Now a new tool developed by VHA, a healthcare provider alliance with more than 2,400 nonprofit members, with the aid of a grant from Indianapolis-based pharmaceutical firm Eli Lilly & Co., is helping clinicians present compelling ROI proposals to senior financial leaders. Available free at, the tool is essentially a souped-up Microsoft Excel spreadsheet for clinicians to use in meetings with the finance suite.
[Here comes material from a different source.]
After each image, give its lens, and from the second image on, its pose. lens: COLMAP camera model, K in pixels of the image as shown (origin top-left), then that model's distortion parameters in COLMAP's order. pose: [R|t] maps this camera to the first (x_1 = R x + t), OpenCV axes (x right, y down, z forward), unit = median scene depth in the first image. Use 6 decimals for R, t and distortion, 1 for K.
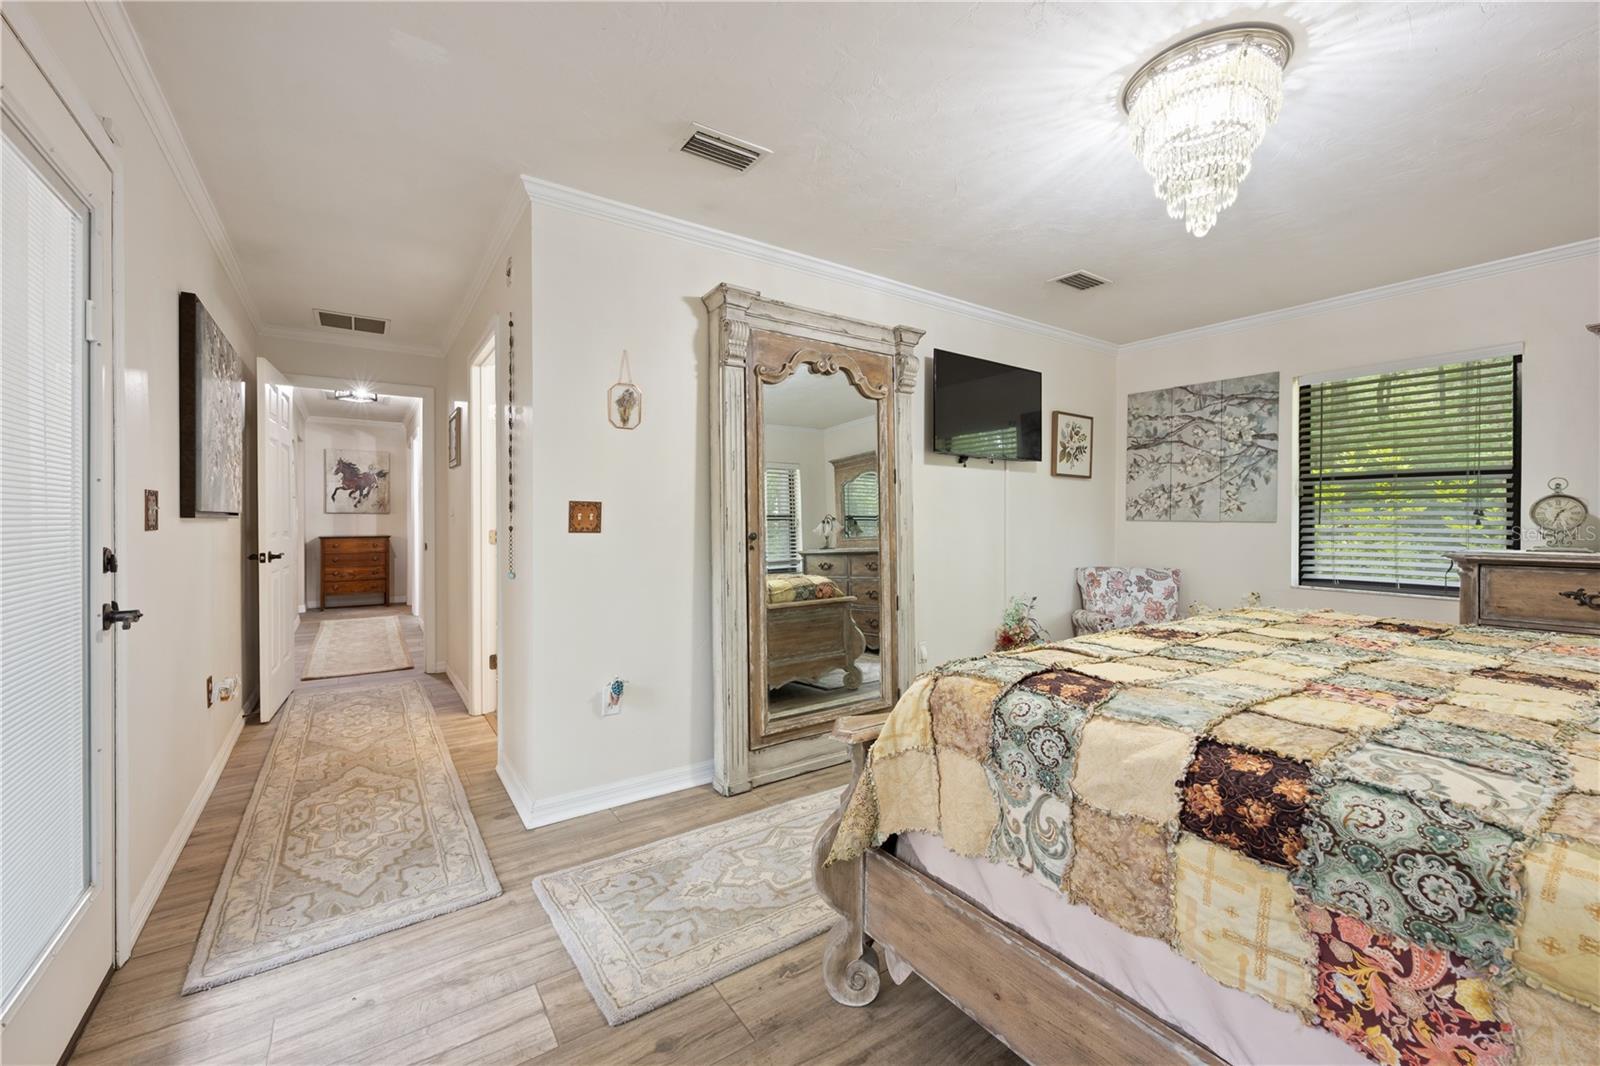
lens RADIAL K [[634.9, 0, 792.1], [0, 634.9, 516.3], [0, 0, 1]] dist [-0.001735, -0.000232]
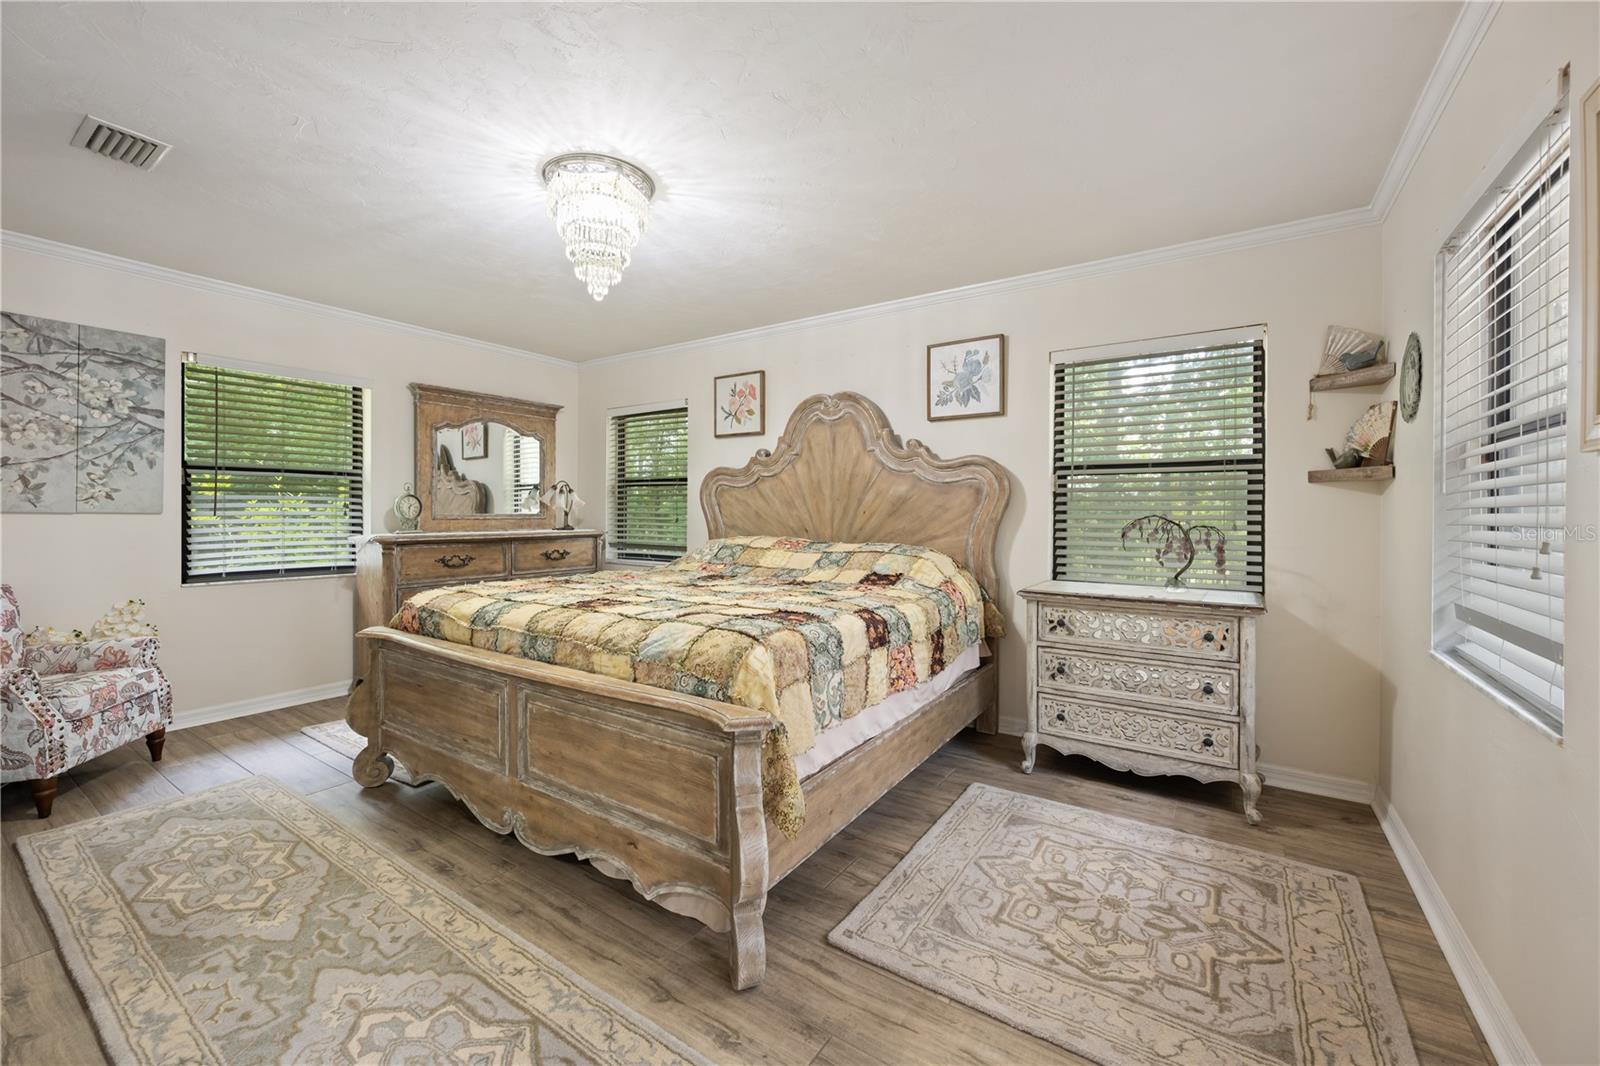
lens RADIAL K [[634.9, 0, 792.1], [0, 634.9, 516.3], [0, 0, 1]] dist [-0.001735, -0.000232]
pose [[-0.360038, -0.007373, 0.932909, -0.345403], [-0.009634, 0.999945, 0.004185, 0.000920], [-0.932888, -0.007481, -0.360089, 0.510603]]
While chief financial officers have an array of tools to help them analyze the cost impact of buying, for example, $1 slippers versus $2 slippers for ICU patients, they often have less insight into what that project might save in terms of length of stay. Such an initiative might cost more in the short run, but save cash by opening up space for new patients and, thus, create new revenue, says Smithson.

Using the tool, clinicians can connect the dots financially, says Bill Ward, an associate professor of health policy and management at the Johns Hopkins Bloomberg School of Public Health in Baltimore. “Then my pitch says I’m going to invest $25,000, but it will return $250,000 in added revenue.” Clinicians can use the tool, for example, to demonstrate ROI in making their case for buying the $2 slippers because patients are likely to slip less often, causing fewer patient injuries and thus reducing length of stay to make room for a new patient.

Ward, a former hospital chief operating officer, stresses that the tool isn’t the type of sophisticated financial analysis software many finance executives are used to working with, but it’s more applicable in translating operational improvements, equating the difference between global positioning systems and reading landmarks. “You don’t need GPS with this,” he says. “You need to know if you’re in Baltimore or Philadelphia.”